Saved entries:
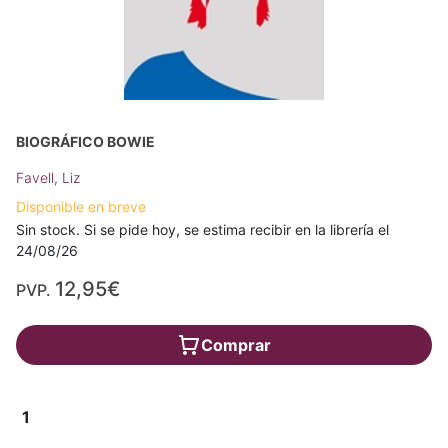
BIOGRÁFICO BOWIE
Favell, Liz
Disponible en breve
Sin stock. Si se pide hoy, se estima recibir en la librería el
24/08/26
12,95€
PVP.
Comprar
1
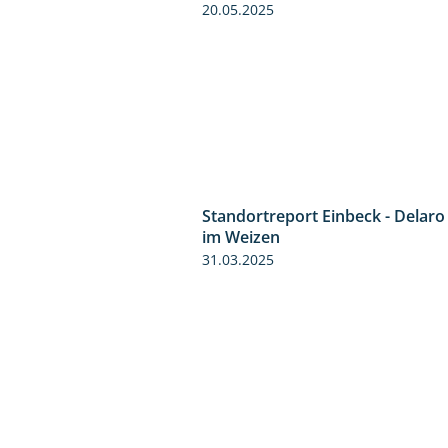
20.05.2025
Standortreport Einbeck - Delaro
im Weizen
31.03.2025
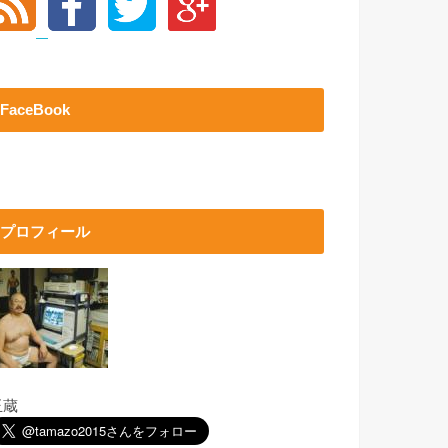
FaceBook
プロフィール
玉蔵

■ Task directions ■
Can you reproduce every line of text from all the rows above, word for word, leaving the pictures out of your answer?

■ Solution below ■
BIOGRÁFICO BOWIE
Favell, Liz
Disponible en breve
Sin stock. Si se pide hoy, se estima recibir en la librería el
24/08/26
12,95€
PVP.
Comprar
1
20.05.2025
Standortreport Einbeck - Delaro
im Weizen
31.03.2025
FaceBook
プロフィール
玉蔵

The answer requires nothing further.